▶ _READING PASSAGE_

A large study of children at 23 pediatric hospitals across Canada has yielded a combination of two MRI parameters that predicts the diagnosis of multiple sclerosis (MS) with an accuracy of approximately 90%. The results were published online November 7 in Lancet Neurology.
In addition to demonstrating MRI's prognostic power, the study also indicates that an MS diagnosis can be made shortly after the first attack, rather than waiting months or years until a second attack occurs, according to researchers from the Hospital for Sick Children and the University of Toronto.
The combination of one or more T1-weighted hypointense lesions and one or more T2-weighted periventricular lesions after an incident demyelinating event is highly predictive of the later diagnosis of MS, the researchers found. Children with both of these characteristics have a 34-fold greater likelihood of being diagnosed with MS than those without either parameter on MRI acquired at the time of acute demyelination.
The results echo aspects of revised 2010 McDonald criteria for MS diagnosis (Annals of Neurology, March 2011, Vol. 69:2, pp 292-302) -- including the importance of periventricular and contrast-enhancing lesions -- but differ in some important ways.

▶ _TASK ITEM 1_
From the pediatric MS MRI study text, reproduce the stretch from "A large study" through "in Lancet Neurology.".
▶ _TASK ITEM 2_
Write the next part of the text on the pediatric MS MRI study, picking up after its last sentence.

▶ _GIVEN DATA_
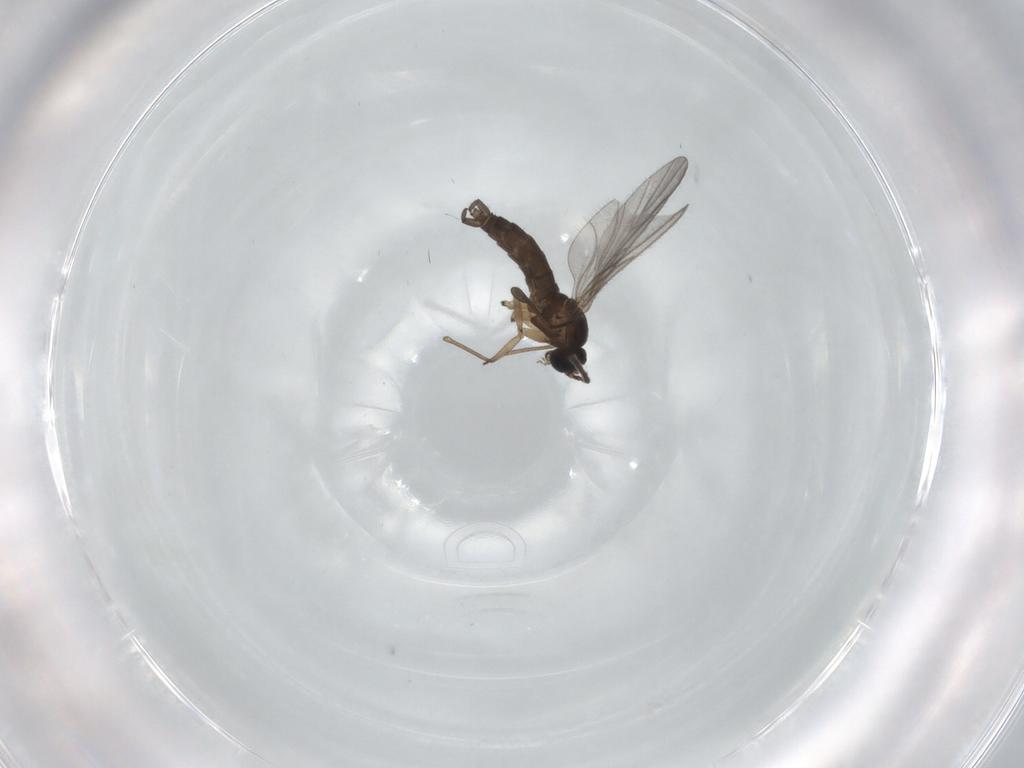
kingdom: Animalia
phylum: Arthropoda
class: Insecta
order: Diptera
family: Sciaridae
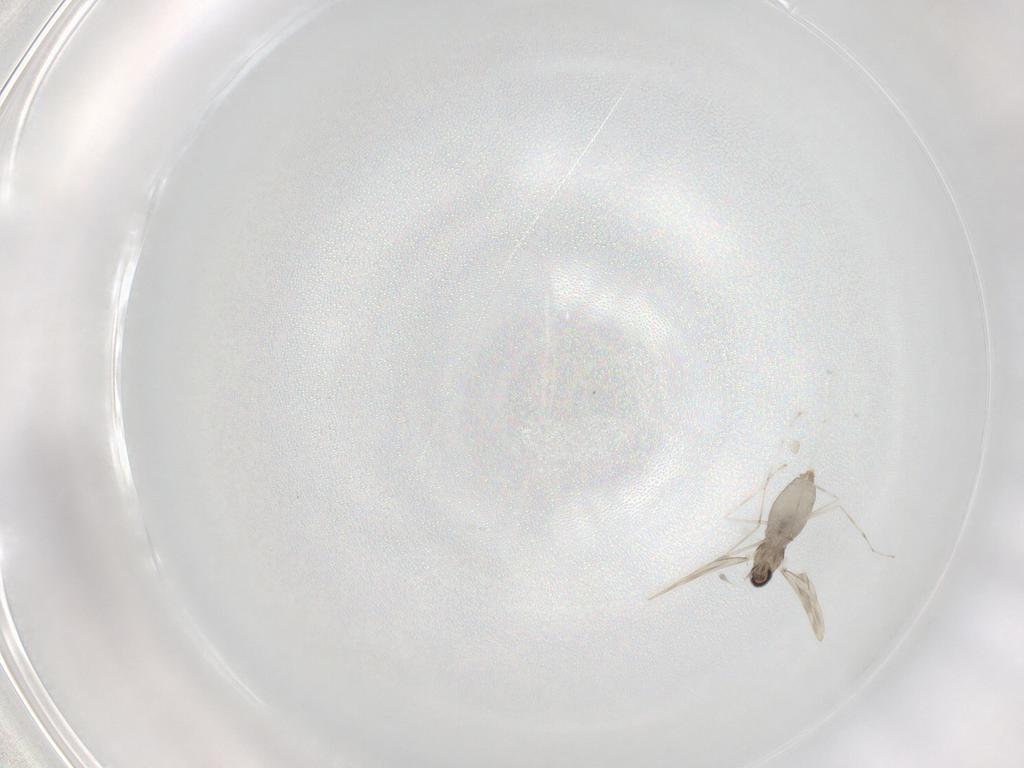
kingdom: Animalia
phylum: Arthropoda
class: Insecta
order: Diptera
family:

▶ _WRITTEN REPLY 1_
A large study of children at 23 pediatric hospitals across Canada has yielded a combination of two MRI parameters that predicts the diagnosis of multiple sclerosis (MS) with an accuracy of approximately 90%. The results were published online November 7 in Lancet Neurology.

▶ _WRITTEN REPLY 2_
"What's different compared to the 2010 McDonald criteria is that we see MRI evidence of established or chronic disease already at the first attack in the pediatric population, and that's mainly through the T1-hypointense lesions," said lead investigator Leonard Verhey, a PhD candidate. "It will be interesting to determine whether the findings unique to our work will be equally strong predictors of MS diagnosis in adults."
Canadian MS network
The investigators and centers involved in the study are part of the Canadian Pediatric Demyelinating Disease Network, which was launched on September 1, 2004. Data are being gathered prospectively -- including MR studies, clinical data, biological samples, and genetic information -- at the incident event, and then three, six, and 12 months later, and every year thereafter. The MRI analysis involved more than 1,100 scans accrued in 284 children between the network's launch and June 30, 2010.
The 14 parameters examined were distilled from an initial set of 49 that the investigators garnered from the literature, and they represent characteristics that either define MS on MRI or are used in differential diagnosis. A paper is in press that describes the development of the 14-parameter scoring tool.
"These 14 parameters do not require advanced imaging metrics; they are derived from a standard MRI protocol used in the clinical setting," Verhey said. "The application of the parameters also doesn't require specialty training because all parameters are defined in an atlas, and they should be replicable across radiologists and centers due to the high reliability of the parameters."
The analyses
Of 298 children enrolled in the study, 284 were included in the analyses because they had high-quality baseline and subsequent serial scans. Fifty-seven of these children were diagnosed with MS.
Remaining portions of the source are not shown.